STATED EXERCISE:
Render everything from the start of the entries down to and including the line containing "class: Pinopsida" as a numbered list, with blank lines omitted and nothing past that line.

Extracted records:

----------

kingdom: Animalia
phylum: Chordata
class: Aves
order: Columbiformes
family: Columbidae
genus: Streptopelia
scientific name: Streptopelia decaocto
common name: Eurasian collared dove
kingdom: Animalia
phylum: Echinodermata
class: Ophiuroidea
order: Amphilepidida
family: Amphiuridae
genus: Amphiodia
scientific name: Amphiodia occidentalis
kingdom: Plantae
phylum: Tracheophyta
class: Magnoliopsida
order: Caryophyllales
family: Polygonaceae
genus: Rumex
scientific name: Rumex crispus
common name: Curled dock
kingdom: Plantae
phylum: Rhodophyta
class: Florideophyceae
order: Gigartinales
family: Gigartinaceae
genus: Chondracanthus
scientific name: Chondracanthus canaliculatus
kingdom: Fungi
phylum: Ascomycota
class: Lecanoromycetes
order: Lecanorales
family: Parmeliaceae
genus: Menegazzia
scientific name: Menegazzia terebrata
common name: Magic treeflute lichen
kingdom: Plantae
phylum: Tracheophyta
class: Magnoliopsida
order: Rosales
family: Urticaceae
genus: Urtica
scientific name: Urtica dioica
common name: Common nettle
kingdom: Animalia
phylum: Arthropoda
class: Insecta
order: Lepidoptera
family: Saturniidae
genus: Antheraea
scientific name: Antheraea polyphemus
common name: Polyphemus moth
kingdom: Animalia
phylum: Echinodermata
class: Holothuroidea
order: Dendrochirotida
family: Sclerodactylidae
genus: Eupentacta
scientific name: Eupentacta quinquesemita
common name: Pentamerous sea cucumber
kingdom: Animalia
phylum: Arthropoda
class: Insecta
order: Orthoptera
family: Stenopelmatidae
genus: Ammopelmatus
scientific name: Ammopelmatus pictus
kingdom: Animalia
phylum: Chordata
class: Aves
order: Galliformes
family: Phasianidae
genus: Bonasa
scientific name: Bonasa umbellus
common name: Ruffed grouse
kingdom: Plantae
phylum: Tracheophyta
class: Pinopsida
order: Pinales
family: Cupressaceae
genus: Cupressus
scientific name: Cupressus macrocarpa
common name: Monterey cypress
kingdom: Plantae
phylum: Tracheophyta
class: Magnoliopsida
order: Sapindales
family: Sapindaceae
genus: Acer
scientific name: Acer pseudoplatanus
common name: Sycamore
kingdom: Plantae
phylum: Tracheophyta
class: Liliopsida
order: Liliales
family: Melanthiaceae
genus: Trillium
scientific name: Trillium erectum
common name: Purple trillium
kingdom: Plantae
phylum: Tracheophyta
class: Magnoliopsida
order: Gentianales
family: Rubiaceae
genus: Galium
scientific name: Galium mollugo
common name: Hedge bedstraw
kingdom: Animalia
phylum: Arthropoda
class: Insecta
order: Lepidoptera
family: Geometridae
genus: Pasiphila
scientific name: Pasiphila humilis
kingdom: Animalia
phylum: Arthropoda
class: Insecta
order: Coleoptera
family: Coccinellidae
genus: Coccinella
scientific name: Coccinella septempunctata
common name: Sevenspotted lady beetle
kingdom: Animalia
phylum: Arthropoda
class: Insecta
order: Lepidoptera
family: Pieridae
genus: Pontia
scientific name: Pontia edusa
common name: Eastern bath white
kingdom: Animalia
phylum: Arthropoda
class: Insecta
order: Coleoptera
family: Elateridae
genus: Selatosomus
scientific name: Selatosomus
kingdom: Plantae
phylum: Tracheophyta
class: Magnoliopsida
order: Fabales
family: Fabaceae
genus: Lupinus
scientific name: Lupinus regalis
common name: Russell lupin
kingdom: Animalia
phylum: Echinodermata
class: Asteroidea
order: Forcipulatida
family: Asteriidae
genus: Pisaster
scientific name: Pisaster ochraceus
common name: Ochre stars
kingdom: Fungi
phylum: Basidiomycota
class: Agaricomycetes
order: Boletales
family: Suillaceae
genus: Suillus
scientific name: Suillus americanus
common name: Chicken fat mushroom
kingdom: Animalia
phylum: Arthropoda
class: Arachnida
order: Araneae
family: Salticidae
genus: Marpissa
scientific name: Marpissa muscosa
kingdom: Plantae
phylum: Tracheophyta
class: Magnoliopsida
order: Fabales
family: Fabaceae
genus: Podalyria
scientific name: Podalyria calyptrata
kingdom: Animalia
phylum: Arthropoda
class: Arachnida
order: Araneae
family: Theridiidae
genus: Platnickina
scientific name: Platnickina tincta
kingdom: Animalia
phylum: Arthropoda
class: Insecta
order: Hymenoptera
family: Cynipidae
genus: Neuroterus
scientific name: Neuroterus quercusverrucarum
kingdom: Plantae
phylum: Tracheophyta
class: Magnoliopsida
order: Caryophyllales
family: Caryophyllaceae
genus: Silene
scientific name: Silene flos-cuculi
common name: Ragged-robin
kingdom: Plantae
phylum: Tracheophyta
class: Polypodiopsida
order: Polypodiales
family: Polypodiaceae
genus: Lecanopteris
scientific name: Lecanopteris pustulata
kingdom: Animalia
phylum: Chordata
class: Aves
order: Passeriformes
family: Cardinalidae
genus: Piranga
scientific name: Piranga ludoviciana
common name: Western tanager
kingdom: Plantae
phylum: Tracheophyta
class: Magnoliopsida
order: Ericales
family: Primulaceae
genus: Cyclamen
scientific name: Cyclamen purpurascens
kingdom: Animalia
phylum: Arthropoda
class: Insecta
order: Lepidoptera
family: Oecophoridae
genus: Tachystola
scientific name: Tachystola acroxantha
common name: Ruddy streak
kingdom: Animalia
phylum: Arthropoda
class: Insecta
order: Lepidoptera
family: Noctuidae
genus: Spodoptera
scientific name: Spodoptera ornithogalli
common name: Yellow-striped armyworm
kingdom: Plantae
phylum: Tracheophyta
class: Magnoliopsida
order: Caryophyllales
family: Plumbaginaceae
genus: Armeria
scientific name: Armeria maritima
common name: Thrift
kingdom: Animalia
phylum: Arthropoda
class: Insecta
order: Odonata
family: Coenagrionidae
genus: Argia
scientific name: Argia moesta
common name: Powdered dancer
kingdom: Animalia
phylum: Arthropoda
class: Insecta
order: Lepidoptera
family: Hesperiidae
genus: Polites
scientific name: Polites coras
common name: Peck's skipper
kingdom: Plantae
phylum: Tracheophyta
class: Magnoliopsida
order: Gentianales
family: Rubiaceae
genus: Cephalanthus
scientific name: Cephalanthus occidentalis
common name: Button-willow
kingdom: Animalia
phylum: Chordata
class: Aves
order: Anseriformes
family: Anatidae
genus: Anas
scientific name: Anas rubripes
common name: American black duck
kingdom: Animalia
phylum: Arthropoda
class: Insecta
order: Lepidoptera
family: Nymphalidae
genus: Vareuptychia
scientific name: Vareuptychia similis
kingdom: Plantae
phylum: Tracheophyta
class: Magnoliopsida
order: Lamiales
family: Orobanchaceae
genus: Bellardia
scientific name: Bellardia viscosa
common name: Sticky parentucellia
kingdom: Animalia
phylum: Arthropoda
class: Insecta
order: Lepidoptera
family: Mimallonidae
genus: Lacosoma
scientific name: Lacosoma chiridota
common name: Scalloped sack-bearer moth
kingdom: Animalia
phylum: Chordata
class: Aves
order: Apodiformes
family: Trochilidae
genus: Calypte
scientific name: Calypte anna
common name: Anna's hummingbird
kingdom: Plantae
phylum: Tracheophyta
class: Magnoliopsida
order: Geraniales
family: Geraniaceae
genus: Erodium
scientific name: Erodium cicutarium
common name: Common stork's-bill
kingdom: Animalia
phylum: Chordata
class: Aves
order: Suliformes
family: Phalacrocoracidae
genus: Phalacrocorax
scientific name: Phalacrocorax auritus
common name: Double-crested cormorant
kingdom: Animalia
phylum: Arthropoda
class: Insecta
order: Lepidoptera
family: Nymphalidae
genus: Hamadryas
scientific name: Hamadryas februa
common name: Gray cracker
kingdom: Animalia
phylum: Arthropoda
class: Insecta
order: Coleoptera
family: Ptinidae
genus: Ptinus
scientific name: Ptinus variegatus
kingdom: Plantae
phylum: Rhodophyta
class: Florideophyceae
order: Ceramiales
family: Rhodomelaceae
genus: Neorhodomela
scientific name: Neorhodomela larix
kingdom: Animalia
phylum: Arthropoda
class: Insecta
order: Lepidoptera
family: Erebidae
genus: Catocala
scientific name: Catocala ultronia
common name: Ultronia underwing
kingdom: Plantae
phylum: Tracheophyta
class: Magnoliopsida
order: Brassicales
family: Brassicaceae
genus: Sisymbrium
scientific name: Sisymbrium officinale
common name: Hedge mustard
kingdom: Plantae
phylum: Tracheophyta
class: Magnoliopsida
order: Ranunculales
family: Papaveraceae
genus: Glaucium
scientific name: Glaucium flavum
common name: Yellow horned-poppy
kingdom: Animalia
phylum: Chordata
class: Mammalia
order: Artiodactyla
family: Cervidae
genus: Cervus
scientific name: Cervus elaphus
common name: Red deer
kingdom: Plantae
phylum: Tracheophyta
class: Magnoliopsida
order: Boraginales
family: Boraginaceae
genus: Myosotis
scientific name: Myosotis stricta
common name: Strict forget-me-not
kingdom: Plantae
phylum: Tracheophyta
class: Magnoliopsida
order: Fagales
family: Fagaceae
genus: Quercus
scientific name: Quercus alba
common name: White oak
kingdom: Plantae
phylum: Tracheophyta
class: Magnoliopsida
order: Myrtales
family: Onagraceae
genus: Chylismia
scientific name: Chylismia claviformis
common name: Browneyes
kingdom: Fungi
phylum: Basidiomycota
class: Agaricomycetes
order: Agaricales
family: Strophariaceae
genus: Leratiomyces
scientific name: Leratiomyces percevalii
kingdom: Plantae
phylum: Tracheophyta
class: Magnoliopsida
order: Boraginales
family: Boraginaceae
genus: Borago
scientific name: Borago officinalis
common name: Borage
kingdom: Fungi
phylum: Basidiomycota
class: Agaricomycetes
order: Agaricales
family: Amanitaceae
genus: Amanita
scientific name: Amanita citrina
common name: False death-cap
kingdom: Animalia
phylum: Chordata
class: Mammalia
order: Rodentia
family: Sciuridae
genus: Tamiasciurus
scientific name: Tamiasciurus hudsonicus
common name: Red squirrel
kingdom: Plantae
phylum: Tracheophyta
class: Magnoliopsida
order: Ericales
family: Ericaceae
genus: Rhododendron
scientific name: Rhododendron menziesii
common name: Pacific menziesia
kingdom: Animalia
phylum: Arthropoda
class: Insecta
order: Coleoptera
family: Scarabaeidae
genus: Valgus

----------

SOLUTION:
1. kingdom: Animalia
2. phylum: Chordata
3. class: Aves
4. order: Columbiformes
5. family: Columbidae
6. genus: Streptopelia
7. scientific name: Streptopelia decaocto
8. common name: Eurasian collared dove
9. kingdom: Animalia
10. phylum: Echinodermata
11. class: Ophiuroidea
12. order: Amphilepidida
13. family: Amphiuridae
14. genus: Amphiodia
15. scientific name: Amphiodia occidentalis
16. kingdom: Plantae
17. phylum: Tracheophyta
18. class: Magnoliopsida
19. order: Caryophyllales
20. family: Polygonaceae
21. genus: Rumex
22. scientific name: Rumex crispus
23. common name: Curled dock
24. kingdom: Plantae
25. phylum: Rhodophyta
26. class: Florideophyceae
27. order: Gigartinales
28. family: Gigartinaceae
29. genus: Chondracanthus
30. scientific name: Chondracanthus canaliculatus
31. kingdom: Fungi
32. phylum: Ascomycota
33. class: Lecanoromycetes
34. order: Lecanorales
35. family: Parmeliaceae
36. genus: Menegazzia
37. scientific name: Menegazzia terebrata
38. common name: Magic treeflute lichen
39. kingdom: Plantae
40. phylum: Tracheophyta
41. class: Magnoliopsida
42. order: Rosales
43. family: Urticaceae
44. genus: Urtica
45. scientific name: Urtica dioica
46. common name: Common nettle
47. kingdom: Animalia
48. phylum: Arthropoda
49. class: Insecta
50. order: Lepidoptera
51. family: Saturniidae
52. genus: Antheraea
53. scientific name: Antheraea polyphemus
54. common name: Polyphemus moth
55. kingdom: Animalia
56. phylum: Echinodermata
57. class: Holothuroidea
58. order: Dendrochirotida
59. family: Sclerodactylidae
60. genus: Eupentacta
61. scientific name: Eupentacta quinquesemita
62. common name: Pentamerous sea cucumber
63. kingdom: Animalia
64. phylum: Arthropoda
65. class: Insecta
66. order: Orthoptera
67. family: Stenopelmatidae
68. genus: Ammopelmatus
69. scientific name: Ammopelmatus pictus
70. kingdom: Animalia
71. phylum: Chordata
72. class: Aves
73. order: Galliformes
74. family: Phasianidae
75. genus: Bonasa
76. scientific name: Bonasa umbellus
77. common name: Ruffed grouse
78. kingdom: Plantae
79. phylum: Tracheophyta
80. class: Pinopsida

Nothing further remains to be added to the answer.